La délégation égyptienne est également composée du Vice-Ministre de la justice, M. Sana Khalil, ainsi que de représentants du Ministère de l'intérieur, du bureau du Procureur général et de la Mission permanente de l'Égypte auprès des Nations Unies à Genève. Elle s'est attachée à fournir aux experts des compléments d'information s'agissant, entre autres, du cadre constitutionnel et juridique de l'application du Pacte; de l'état d'urgence; des droits de la femme; des questions de nationalité; des cas de deux requérants d'asile égyptiens extradés l'an dernier de la Suède vers l'Égypte et des garanties entourant leur sort; de la compatibilité des mesures prises par le pays dans le cadre de la lutte contre le terrorisme avec les dispositions du Pacte; des tribunaux militaires; des mesures de prévention de la torture; des questions relatives à la discrimination fondée sur l'orientation sexuelle; de la liberté de conscience et de religion.
Le Comité tiendra lundi 21 octobre, à 10 heures, une réunion de préparation de la deuxième Réunion des États parties au Pacte qui doit se tenir durant la matinée du jeudi 24 octobre.

Présentation du rapport de l'Égypte
Présentant le rapport de son pays, MME NAELA GABR, Représentante permanente de l'Égypte auprès des Nations Unies à Genève, a déclaré qu'elle savait l'importance du travail réalisé par le Comité en faveur de la protection des droits de l'homme et que l'Égypte est soucieuse de la protection de tous les droits de l'homme, notamment les droits civils et politiques.

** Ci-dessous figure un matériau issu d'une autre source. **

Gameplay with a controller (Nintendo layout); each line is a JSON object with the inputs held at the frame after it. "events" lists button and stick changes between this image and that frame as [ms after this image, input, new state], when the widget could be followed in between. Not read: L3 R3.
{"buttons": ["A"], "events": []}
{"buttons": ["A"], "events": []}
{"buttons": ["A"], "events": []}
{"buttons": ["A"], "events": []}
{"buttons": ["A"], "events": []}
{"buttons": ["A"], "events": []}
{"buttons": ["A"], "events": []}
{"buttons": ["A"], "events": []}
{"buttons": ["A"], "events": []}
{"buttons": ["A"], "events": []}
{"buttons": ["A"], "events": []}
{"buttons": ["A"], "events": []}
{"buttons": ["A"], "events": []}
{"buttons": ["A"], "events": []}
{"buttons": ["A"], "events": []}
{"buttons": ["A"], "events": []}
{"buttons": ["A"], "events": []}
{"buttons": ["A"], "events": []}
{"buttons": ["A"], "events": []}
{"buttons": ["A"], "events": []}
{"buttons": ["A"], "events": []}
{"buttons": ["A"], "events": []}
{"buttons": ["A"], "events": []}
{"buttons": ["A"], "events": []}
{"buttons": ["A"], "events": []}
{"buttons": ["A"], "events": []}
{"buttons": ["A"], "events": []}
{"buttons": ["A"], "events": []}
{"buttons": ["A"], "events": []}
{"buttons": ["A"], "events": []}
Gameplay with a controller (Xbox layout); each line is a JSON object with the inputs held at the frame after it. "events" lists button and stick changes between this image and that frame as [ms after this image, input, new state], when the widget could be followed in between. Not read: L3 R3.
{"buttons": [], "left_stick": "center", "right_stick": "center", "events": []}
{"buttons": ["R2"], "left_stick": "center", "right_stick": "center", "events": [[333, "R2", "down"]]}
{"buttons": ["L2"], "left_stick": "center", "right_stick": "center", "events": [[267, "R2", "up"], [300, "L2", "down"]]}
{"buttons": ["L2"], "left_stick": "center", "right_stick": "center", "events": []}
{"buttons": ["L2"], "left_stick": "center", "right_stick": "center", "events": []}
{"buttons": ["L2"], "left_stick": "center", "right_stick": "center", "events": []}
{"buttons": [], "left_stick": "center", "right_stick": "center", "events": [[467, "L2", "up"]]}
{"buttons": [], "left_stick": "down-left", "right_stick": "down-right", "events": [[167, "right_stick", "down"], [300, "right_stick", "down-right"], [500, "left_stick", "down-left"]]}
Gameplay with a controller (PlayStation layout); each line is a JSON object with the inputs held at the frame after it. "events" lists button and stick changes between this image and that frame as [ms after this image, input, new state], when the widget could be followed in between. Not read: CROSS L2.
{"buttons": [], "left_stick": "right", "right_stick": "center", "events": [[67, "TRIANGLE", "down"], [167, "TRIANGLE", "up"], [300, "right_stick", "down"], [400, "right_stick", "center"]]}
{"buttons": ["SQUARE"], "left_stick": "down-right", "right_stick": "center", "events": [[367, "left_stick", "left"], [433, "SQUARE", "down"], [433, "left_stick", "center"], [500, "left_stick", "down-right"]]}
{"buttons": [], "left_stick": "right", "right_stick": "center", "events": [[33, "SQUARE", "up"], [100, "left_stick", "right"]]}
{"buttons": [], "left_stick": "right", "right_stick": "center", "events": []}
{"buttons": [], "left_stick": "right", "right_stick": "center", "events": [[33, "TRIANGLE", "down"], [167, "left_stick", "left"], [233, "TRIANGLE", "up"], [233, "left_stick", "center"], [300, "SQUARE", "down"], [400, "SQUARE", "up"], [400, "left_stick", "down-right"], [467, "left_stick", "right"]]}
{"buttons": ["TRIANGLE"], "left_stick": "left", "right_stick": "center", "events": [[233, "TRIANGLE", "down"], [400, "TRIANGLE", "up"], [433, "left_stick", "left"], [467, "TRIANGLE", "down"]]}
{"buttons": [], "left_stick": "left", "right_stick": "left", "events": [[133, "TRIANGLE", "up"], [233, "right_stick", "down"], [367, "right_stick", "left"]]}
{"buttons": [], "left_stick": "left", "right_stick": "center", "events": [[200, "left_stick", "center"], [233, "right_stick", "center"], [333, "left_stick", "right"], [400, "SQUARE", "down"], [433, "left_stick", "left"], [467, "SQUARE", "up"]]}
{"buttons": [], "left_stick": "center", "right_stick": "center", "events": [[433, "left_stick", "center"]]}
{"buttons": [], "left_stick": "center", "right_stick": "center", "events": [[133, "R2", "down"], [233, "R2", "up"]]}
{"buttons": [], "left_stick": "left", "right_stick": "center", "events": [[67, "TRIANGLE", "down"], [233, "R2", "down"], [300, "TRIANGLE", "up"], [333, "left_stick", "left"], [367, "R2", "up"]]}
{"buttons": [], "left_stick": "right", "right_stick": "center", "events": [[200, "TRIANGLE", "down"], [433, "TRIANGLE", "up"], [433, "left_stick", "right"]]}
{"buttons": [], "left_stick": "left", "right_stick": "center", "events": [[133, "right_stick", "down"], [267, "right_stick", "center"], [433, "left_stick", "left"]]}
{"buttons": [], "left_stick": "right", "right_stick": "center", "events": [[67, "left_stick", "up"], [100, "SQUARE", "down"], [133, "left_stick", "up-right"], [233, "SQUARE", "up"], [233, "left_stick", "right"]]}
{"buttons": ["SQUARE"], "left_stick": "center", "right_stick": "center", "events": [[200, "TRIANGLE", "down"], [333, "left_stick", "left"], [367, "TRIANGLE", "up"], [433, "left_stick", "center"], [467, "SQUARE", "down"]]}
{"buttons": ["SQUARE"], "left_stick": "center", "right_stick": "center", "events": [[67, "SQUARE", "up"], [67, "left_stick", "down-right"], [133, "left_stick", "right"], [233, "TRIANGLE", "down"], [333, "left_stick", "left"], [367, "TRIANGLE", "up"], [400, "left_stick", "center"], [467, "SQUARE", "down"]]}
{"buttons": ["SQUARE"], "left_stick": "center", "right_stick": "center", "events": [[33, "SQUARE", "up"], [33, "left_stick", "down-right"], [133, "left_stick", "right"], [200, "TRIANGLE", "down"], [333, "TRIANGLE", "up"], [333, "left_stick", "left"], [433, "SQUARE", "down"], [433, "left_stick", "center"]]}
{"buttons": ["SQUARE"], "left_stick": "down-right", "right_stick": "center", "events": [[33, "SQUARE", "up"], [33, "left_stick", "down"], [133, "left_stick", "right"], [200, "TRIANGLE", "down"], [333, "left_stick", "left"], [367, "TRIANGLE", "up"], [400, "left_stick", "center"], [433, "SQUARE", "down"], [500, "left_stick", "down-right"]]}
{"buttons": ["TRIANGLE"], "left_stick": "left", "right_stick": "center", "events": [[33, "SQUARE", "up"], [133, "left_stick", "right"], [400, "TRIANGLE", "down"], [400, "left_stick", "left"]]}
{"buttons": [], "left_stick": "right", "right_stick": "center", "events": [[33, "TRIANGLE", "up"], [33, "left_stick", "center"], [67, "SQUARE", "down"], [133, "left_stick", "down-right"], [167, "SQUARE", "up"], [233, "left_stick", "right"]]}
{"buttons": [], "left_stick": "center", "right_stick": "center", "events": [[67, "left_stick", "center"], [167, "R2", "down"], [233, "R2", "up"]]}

C'est pourquoi le pays a adhéré à tous les principaux instruments dans le domaine des droits de l'homme, aux niveaux régional et international, et est résolument engagé à assurer leur pleine et entière mise en œuvre.
L'Égypte a adhéré au Pacte international relatif aux droits civils et politiques en 1981 et l'a intégré au droit national l'année suivante, a rappelé Mme Gabr. La promotion des droits de l'homme fait partie intégrale du processus de développement socioéconomique et culturel du pays, a assuré la Représentante permanente. Elle a ajouté que l'Égypte reconnaît les insuffisances qui peuvent subsister en matière de promotion des droits de l'homme et s'efforce d'y remédier.
Mme Gabr a souligné que les principes des droits de l'homme sont protégés par la Constitution, assurant ainsi leur stabilité. La Représentante permanente a rappelé que la société égyptienne est caractérisée par un tissu social cohérent et homogène qui procure une grande force au pays. La nation égyptienne s'est efforcée de promouvoir les droits des femmes. La femme égyptienne a beaucoup obtenu du point de vue social, économique et culturel, a déclaré Mme Gabr. La loi prévoit que les femmes peuvent désormais demander le divorce si leur mari les soumet à des mauvais traitements, a par ailleurs souligné l'ambassadrice. Aujourd'hui, des femmes occupent les postes de ministre des affaires étrangères et de ministre des affaires sociales, et l'Égypte compte une quinzaine de femmes ambassadeurs représentant le pays à l'étranger.
La Représentante permanente de l'Égypte a d'autre part indiqué que depuis l'an dernier, des mesures ont été prises afin d'associer davantage les organisations non gouvernementales à la préparation des rapports que le pays doit présenter devant des organes créés en vertu de traités internationaux relatifs aux droits de l'homme.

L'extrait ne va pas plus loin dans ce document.